Riverview Retirement Community, a Christian nonprofit that provides health care, housing and services for elderly people, has been issued permits for foundation work and site development for its a planned $5.5 million memory care facility, according to city permit data.

The $600,000 in work at the 58-year-old retirement facility, 1801 E. Upriver Drive, is the first step toward a 20,000-square-foot, one-story facility that will serve about 20 people with memory care needs such as dementia or Alzheimer’s. Each occupant will have their own room, and additional rooms will be available for spouses and partners, according to a predevelopment application filed with the city.

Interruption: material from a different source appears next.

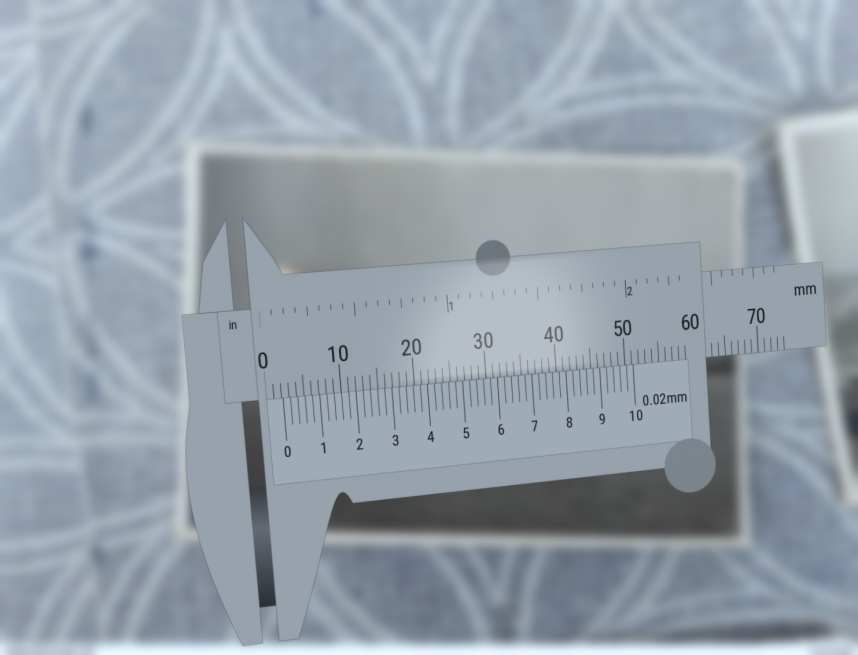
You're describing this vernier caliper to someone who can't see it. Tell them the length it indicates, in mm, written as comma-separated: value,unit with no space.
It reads 2.2,mm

The facility will have a village-type design, and rooms will be centered around a large living area to make residents feel more comfortable.

The memory care building will be just north of the facility’s central Riverview Terrace facility, which has more than 200 residential units. Maintenance and storage garages were demolished to make way for the new building.

The retirement facility, which provides assisted and independent living on its 32-acre campus, opened in 1959 with Riverview Terrace and has expanded over the years to include Riverview Care Center and Riverview Village, which has 165 homes for independent living.

In 2013, the facility built a fitness and aquatics center and woodworking shop.

The new memory care facility is expected to open in September. The official groundbreaking for the facility was last month, and the same shovel used for the facility’s first groundbreaking in 1958 was used.

The project’s general contractor is Bouten Construction Co., of Spokane. The facility was designed by Spokane-based NAC Architecture, which also designed the village cottages and the fitness and aquatics center. The structural engineering was done by Coffman Engineers, also of Spokane.